5 R v Nahi DC Auckland CRI-2014-004-007234, 8 August 2014.

proceeding to trial of the charge against you. That type of discount would normally be included within the discount for a guilty plea, but some of your co-offenders have received a specific discount to reflect this factor and the Crown accepts that it is appropriate in your case as well. I therefore reduce the starting point by two months to reflect this factor.

[16] Your counsel points out that, since the date of the riot, you have engaged actively in counselling sessions and that this has enabled you to gain insight into the factors that are likely to lead to offending of this type. You have also provided me with a letter today in which you express your remorse for what occurred and assure the Court that you will not engage in the future in any similar activity.

[17] Mr Mackle, the onus is really on you here because the parole authorities, at the end of the day, have the final say as to when you are going to be released. If you become involved in similar activities in the future, then you can rest assured that your parole date will continue to be extended. I consider, however, that I should provide discrete recognition today for the fact that you have undertaken rehabilitative activities, including counselling sessions, since the date of the riot. I propose to make a further allowance of three months to reflect this factor.

[18] This leads to an end starting point of two years 11 months before taking into account the discount to be applied in respect of your guilty plea. Your guilty plea was not entered at an early stage because it came on 5 August 2014, which is more than a year after the events that gave rise to the charge took place. However, the Crown accepts that it initially proceeded with the arson charge in spite of the fact that you had made known through your counsel at an early stage that you would be prepared to enter a guilty plea to the charge of riotous damage. Once the arson charge was withdrawn, you immediately elected to enter a guilty plea. In those circumstances, the Crown accepts that a discount of 25 per cent is appropriate. I therefore propose to apply a discount of nine months to reflect this factor, leading to an end sentence of two years two months imprisonment.

Totality principles

[19] You are currently serving an effective sentence of five years four months imprisonment. This was imposed on you in the District Court on 26 January 2012 on a variety of charges.
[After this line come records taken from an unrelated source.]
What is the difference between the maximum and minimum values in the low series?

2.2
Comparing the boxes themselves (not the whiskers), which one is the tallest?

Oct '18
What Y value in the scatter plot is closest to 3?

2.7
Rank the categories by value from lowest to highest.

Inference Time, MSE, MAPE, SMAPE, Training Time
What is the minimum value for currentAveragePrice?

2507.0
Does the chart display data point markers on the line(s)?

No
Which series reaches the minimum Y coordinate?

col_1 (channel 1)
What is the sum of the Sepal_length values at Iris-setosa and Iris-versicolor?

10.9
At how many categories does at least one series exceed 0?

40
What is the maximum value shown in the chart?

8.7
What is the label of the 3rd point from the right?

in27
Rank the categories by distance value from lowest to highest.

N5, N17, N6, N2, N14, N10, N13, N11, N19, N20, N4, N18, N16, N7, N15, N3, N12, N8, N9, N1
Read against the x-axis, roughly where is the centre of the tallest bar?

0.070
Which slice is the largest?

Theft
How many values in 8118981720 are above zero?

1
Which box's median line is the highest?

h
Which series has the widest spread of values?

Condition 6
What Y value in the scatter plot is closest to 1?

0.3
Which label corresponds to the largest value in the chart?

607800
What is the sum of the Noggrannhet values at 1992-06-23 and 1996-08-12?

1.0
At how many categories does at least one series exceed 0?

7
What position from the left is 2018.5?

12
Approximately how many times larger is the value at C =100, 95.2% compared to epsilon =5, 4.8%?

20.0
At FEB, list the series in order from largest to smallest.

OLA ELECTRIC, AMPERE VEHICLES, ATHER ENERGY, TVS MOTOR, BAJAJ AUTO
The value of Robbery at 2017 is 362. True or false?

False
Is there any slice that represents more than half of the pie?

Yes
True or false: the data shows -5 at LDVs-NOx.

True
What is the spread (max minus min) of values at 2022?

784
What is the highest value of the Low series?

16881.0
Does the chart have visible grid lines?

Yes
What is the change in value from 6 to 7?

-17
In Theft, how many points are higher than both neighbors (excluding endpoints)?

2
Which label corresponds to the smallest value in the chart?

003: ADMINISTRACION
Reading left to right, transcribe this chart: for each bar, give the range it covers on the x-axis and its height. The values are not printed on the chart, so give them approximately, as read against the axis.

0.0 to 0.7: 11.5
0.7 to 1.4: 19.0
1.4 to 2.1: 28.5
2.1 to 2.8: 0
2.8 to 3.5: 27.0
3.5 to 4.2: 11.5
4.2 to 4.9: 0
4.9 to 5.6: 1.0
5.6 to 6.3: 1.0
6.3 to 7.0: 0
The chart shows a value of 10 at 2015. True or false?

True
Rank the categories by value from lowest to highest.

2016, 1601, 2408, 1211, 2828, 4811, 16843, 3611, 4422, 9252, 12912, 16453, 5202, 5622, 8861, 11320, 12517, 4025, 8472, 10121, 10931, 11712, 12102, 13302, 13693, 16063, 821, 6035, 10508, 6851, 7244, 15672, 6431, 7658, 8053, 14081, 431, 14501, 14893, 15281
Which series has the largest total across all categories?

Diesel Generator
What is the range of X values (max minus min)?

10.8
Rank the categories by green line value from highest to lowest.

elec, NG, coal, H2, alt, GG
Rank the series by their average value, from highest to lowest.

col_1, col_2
The fact that I am imposing a cumulative sentence means that I am required to have regard to totality principles.6 I need to ensure that the end sentence you serve on all charges is not out of all proportion to the gravity of your overall offending.

[20] In this context, the Court of Appeal has stressed that totality principles must be applied carefully when Judges impose cumulative sentences in relation to offences committed whilst in prison.7 If an overly generous approach is taken in this regard, it could severely compromise or undermine the need to maintain prison discipline. I have given this factor consideration, but in the end have elected not to make any adjustment to reflect totality principles. I consider that an end cumulative sentence of two years two months imprisonment viewed against the existing sentences you are already serving is not totally disproportionate to the overall gravity

of your offending.

Sentence

[21] On the charge of riotous damage to which you have pleaded guilty, I impose a sentence of two years two months imprisonment. That sentence is to be served cumulatively on the existing sentences you are currently serving.

[22] Stand down.





Lang J

Solicitors:

Crown Solicitor, Auckland

Counsel:

S Bonnar QC


6 Sentencing Act 2002, s 85(2).

7 Tryselaar v R [2012] NZCA 353 at [18].